Keeping a friendship from schooldays to the brink of middle age is a wonderful thing. Being willing to change your life in a radical way for such a friend must be exceptional. But that’s what Stephanie Culley did when her best friend, Beth Laitkep, died of breast cancer last month at the age of 39.
Beth asked Stephanie if she would take care of her children, who numbered not just one or two, but six. The children themselves chose Stephanie to take their mother’s place. And Stephanie and her husband said yes. They already had three children of their own.
Doesn’t that bowl you over? The Culleys increased their family from three to nine children overnight, and they are looking to make this permanent. First they have to get legal custody, then later, they say, they will discuss adoption.
Others in their Virginia community also helped the dying mother and her children, and a GoFundMe page has raised over $20,000, but Stephanie and her husband Donnie now have to be mom and dad to the bereaved children – the youngest of whom is two – as well as their own. That’s heroic.
But the Culleys see it as a kind of thank-you to God for the blessings they have received in their family life. Stephanie told the Washington Post: “We believe God has blessed us in our lives, and this is the best thing we can do.” She even talks as though God has done them a special favour:
“They are exceptional kids. You can’t help fall in love with them,” she said about the newest members of the family. “That day was the first day of our new life. I feel like our life is complete now. Those six kids were the six links we were missing from our lives.”

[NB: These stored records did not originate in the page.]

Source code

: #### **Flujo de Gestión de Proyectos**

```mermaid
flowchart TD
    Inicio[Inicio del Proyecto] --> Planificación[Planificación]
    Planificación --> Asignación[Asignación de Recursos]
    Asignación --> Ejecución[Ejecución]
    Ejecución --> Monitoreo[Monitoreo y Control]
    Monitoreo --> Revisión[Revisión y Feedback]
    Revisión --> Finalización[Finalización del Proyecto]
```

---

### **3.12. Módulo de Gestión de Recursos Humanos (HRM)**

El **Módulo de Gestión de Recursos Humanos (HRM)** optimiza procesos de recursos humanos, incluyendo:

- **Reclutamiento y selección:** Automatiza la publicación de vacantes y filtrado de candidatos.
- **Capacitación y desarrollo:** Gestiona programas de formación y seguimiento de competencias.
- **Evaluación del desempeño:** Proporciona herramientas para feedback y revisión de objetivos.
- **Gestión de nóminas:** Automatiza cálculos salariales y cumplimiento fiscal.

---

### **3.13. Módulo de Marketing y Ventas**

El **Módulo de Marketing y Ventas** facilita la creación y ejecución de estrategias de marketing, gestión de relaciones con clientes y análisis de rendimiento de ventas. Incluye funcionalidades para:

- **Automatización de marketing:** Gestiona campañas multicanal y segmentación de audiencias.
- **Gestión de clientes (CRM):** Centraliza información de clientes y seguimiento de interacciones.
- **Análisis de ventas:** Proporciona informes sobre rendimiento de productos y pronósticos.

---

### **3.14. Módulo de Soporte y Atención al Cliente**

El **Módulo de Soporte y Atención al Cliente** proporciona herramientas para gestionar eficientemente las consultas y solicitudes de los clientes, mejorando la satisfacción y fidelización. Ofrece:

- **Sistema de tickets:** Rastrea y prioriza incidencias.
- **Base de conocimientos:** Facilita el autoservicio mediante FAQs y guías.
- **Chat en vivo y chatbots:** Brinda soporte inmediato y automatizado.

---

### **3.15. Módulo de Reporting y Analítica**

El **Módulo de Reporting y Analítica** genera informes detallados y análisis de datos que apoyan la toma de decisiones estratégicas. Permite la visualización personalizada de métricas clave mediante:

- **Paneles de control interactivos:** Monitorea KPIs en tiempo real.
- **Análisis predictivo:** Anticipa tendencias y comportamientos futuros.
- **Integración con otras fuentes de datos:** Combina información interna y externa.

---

One obvious blessing is the fact that the Culleys have an intact family. Beth’s children were not so lucky. The father to the older children wasn’t in the picture, and the father to the younger children left as their mother was battling cancer, reports The Post. That the two mothers stayed firm friends for so long was certainly a blessing to the Laitkep family.
Friendship and faith have fostered a very special kind of generosity in this case. It’s a heart-warming and encouraging story at a time when we are asked to believe that faith is superfluous to human wellbeing, and all you need is a big, kindly government to make up for life’s misfortunes.